─── Supplied material ───
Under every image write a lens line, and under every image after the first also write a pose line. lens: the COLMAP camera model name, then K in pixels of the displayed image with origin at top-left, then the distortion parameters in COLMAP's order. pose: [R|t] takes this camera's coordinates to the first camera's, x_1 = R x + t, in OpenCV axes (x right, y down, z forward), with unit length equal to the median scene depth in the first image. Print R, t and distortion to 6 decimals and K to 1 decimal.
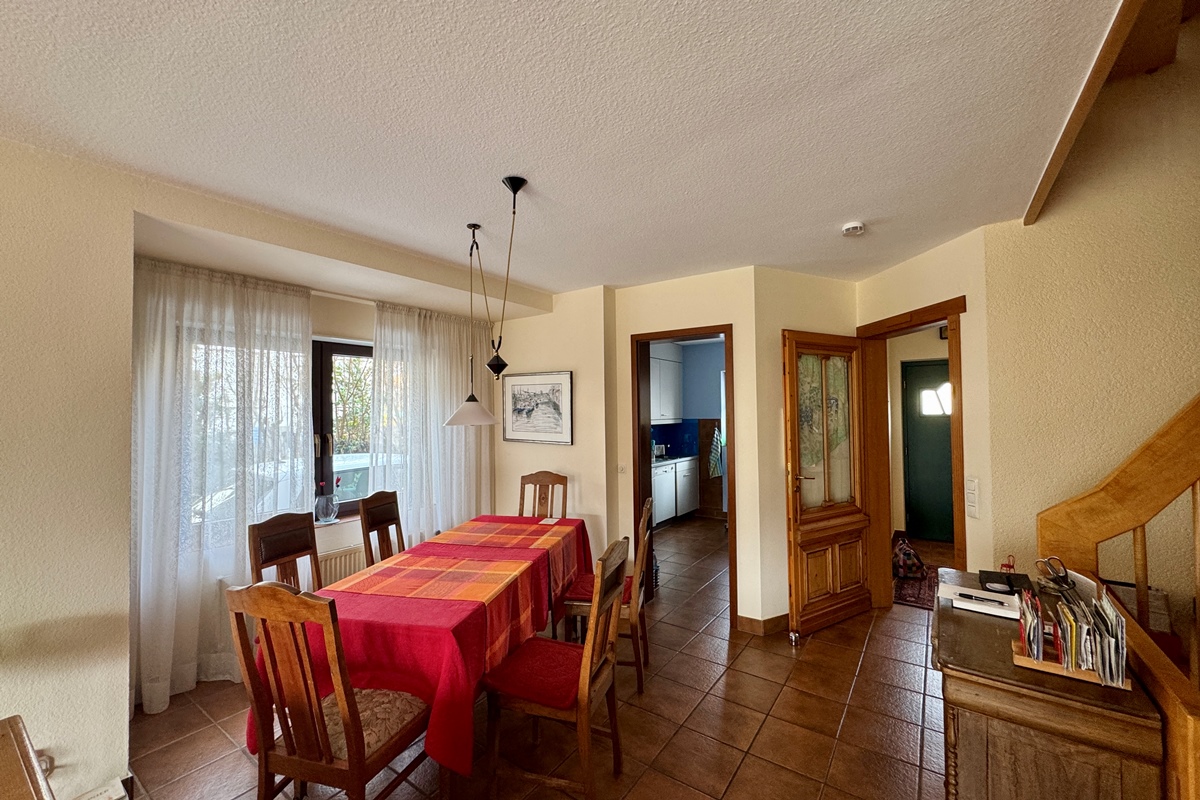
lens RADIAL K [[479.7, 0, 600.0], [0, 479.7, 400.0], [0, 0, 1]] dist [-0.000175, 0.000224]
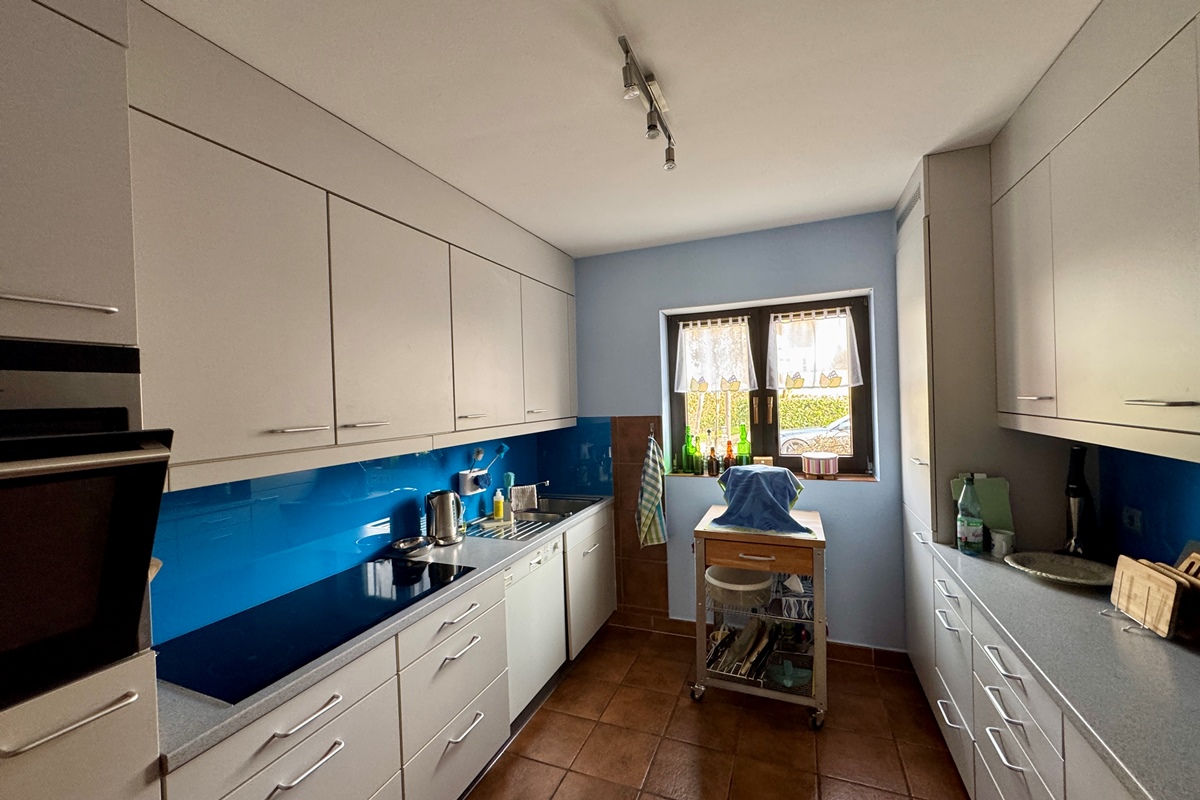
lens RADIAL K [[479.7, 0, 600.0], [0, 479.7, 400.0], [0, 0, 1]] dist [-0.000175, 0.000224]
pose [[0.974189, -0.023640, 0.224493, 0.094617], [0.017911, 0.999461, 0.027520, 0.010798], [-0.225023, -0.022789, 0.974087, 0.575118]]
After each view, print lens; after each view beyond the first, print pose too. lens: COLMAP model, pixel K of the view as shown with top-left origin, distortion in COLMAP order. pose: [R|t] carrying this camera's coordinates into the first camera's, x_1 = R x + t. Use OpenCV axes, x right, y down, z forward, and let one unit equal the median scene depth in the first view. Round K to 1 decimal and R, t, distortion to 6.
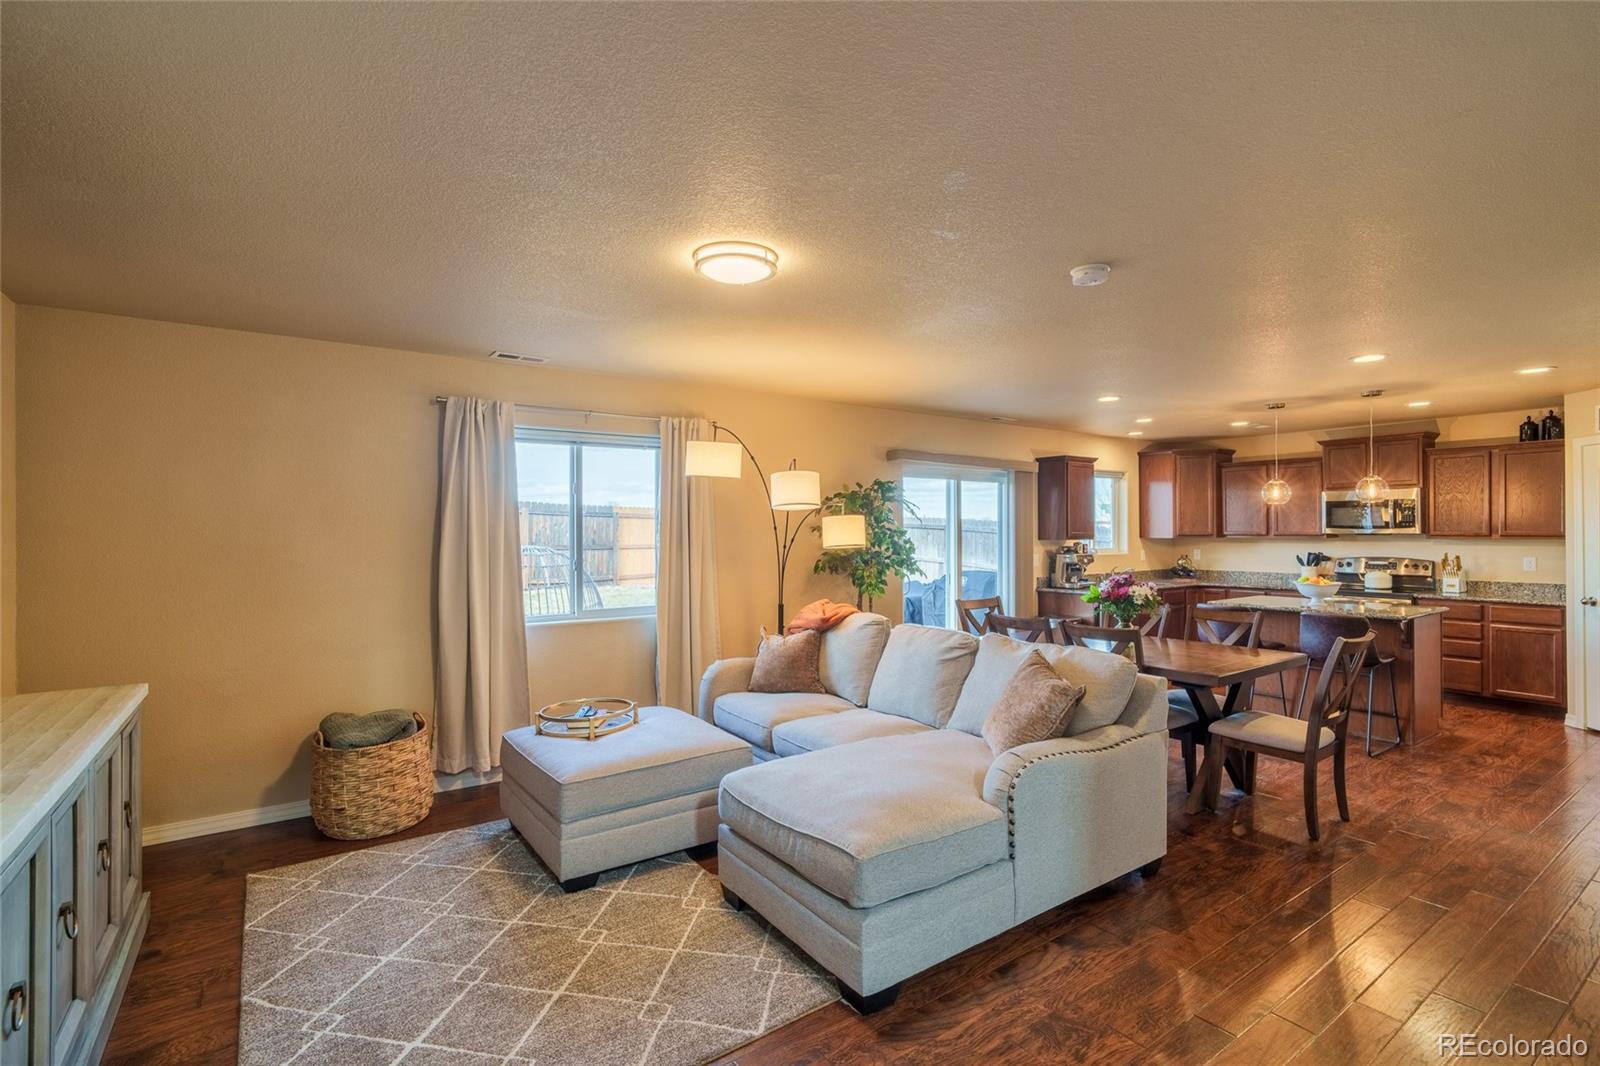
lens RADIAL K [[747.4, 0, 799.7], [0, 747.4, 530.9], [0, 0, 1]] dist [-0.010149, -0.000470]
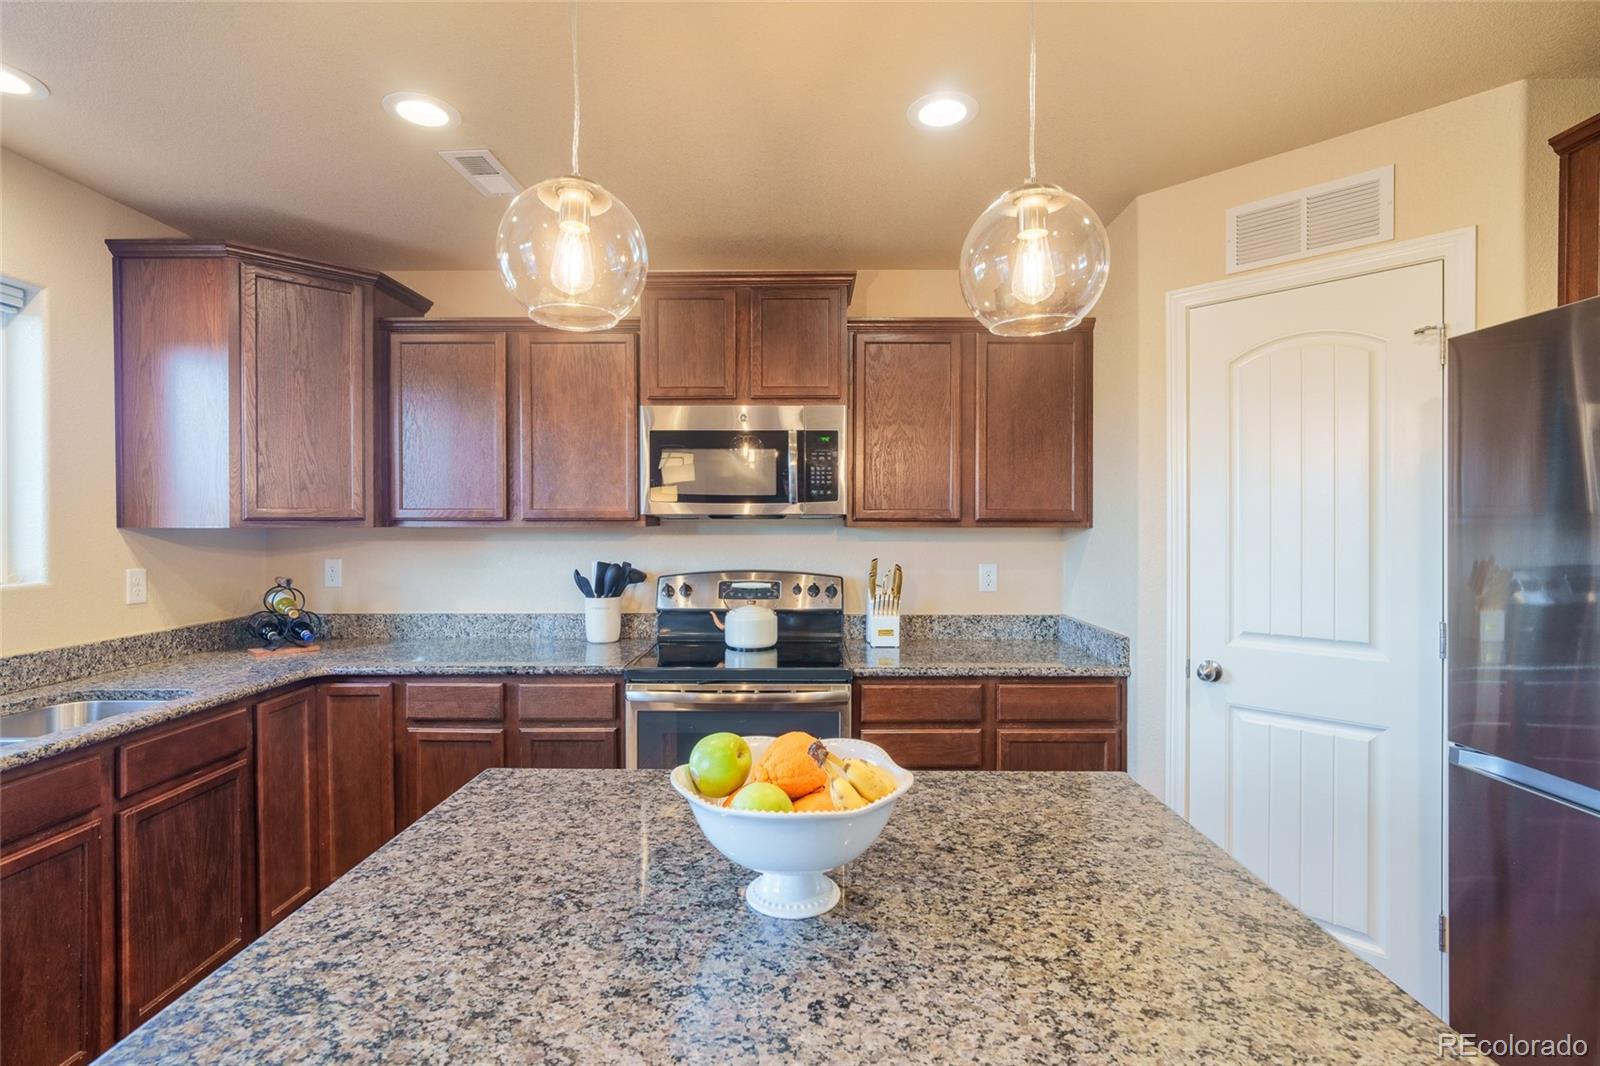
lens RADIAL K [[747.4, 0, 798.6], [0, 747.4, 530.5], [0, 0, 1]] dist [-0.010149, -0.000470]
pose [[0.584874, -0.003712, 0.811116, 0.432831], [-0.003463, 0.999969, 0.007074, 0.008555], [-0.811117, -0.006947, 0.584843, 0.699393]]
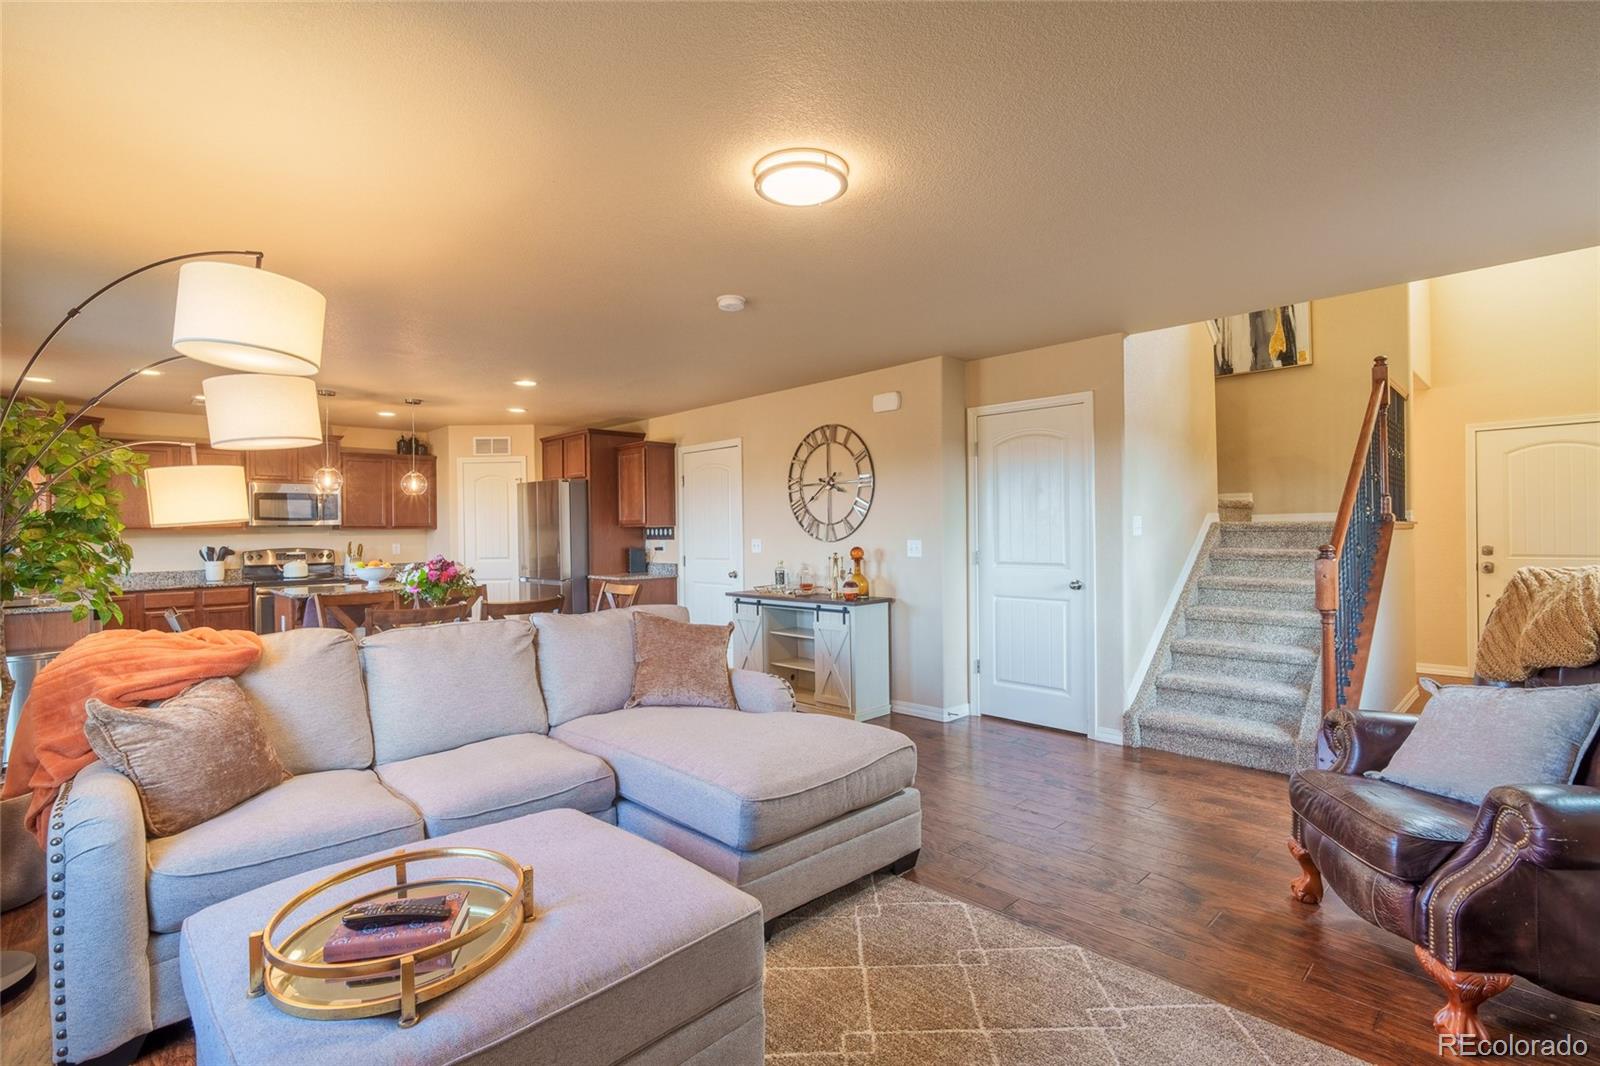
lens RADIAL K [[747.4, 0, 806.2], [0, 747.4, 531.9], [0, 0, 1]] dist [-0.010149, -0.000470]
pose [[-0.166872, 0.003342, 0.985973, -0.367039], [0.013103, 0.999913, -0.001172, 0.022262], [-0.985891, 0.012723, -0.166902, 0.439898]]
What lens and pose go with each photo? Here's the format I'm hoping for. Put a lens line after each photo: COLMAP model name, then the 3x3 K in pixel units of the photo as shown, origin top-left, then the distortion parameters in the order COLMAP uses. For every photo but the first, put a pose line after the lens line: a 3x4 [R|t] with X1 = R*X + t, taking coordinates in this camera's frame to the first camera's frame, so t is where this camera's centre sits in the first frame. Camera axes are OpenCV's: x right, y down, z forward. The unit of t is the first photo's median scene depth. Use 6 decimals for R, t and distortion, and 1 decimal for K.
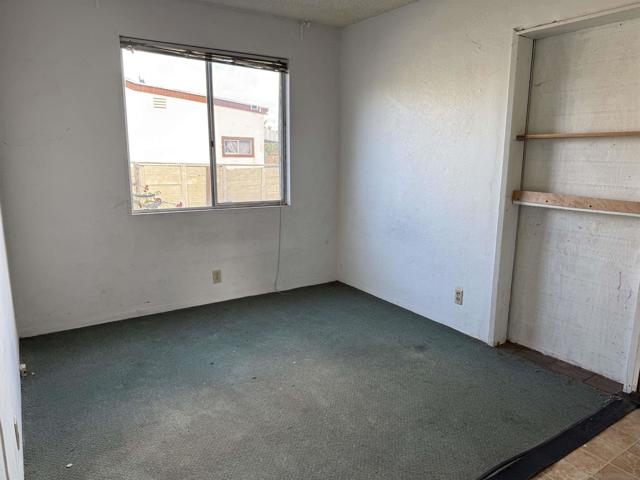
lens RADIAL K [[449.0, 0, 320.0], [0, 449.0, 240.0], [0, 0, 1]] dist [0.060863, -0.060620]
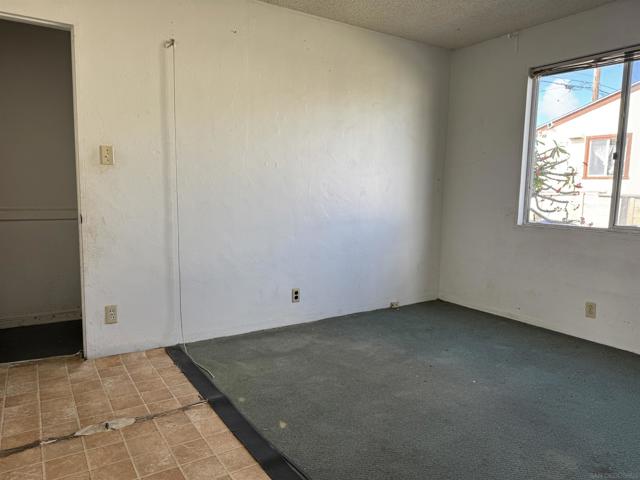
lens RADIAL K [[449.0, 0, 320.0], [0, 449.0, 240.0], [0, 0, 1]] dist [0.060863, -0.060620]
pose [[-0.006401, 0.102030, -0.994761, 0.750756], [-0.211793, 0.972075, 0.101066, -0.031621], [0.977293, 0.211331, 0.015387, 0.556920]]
───
## Work request
Copy every line of the entries above word for word, leaving out the pictures.

## Written response
Under every image write a lens line, and under every image after the first also write a pose line. lens: the COLMAP camera model name, then K in pixels of the displayed image with origin at top-left, then the distortion parameters in COLMAP's order. pose: [R|t] takes this camera's coordinates to the first camera's, x_1 = R x + t, in OpenCV axes (x right, y down, z forward), with unit length equal to the median scene depth in the first image. Print R, t and distortion to 6 decimals and K to 1 decimal.
lens RADIAL K [[479.7, 0, 600.0], [0, 479.7, 400.0], [0, 0, 1]] dist [-0.000175, 0.000224]
lens RADIAL K [[479.7, 0, 600.0], [0, 479.7, 400.0], [0, 0, 1]] dist [-0.000175, 0.000224]
pose [[0.974189, -0.023640, 0.224493, 0.094617], [0.017911, 0.999461, 0.027520, 0.010798], [-0.225023, -0.022789, 0.974087, 0.575118]]
After each view, print lens; after each view beyond the first, print pose too. lens: COLMAP model, pixel K of the view as shown with top-left origin, distortion in COLMAP order. pose: [R|t] carrying this camera's coordinates into the first camera's, x_1 = R x + t. Use OpenCV axes, x right, y down, z forward, and let one unit equal the median scene depth in the first view. Round K to 1 decimal and R, t, distortion to 6.
lens RADIAL K [[747.4, 0, 799.7], [0, 747.4, 530.9], [0, 0, 1]] dist [-0.010149, -0.000470]
lens RADIAL K [[747.4, 0, 798.6], [0, 747.4, 530.5], [0, 0, 1]] dist [-0.010149, -0.000470]
pose [[0.584874, -0.003712, 0.811116, 0.432831], [-0.003463, 0.999969, 0.007074, 0.008555], [-0.811117, -0.006947, 0.584843, 0.699393]]
lens RADIAL K [[747.4, 0, 806.2], [0, 747.4, 531.9], [0, 0, 1]] dist [-0.010149, -0.000470]
pose [[-0.166872, 0.003342, 0.985973, -0.367039], [0.013103, 0.999913, -0.001172, 0.022262], [-0.985891, 0.012723, -0.166902, 0.439898]]
What lens and pose go with each photo? Here's the format I'm hoping for. Put a lens line after each photo: COLMAP model name, then the 3x3 K in pixel units of the photo as shown, origin top-left, then the distortion parameters in the order COLMAP uses. For every photo but the first, put a pose line after the lens line: a 3x4 [R|t] with X1 = R*X + t, taking coordinates in this camera's frame to the first camera's frame, so t is where this camera's centre sits in the first frame. Camera axes are OpenCV's: x right, y down, z forward. The unit of t is the first photo's median scene depth. Use 6 decimals for R, t and distortion, and 1 decimal for K.
lens RADIAL K [[449.0, 0, 320.0], [0, 449.0, 240.0], [0, 0, 1]] dist [0.060863, -0.060620]
lens RADIAL K [[449.0, 0, 320.0], [0, 449.0, 240.0], [0, 0, 1]] dist [0.060863, -0.060620]
pose [[-0.006401, 0.102030, -0.994761, 0.750756], [-0.211793, 0.972075, 0.101066, -0.031621], [0.977293, 0.211331, 0.015387, 0.556920]]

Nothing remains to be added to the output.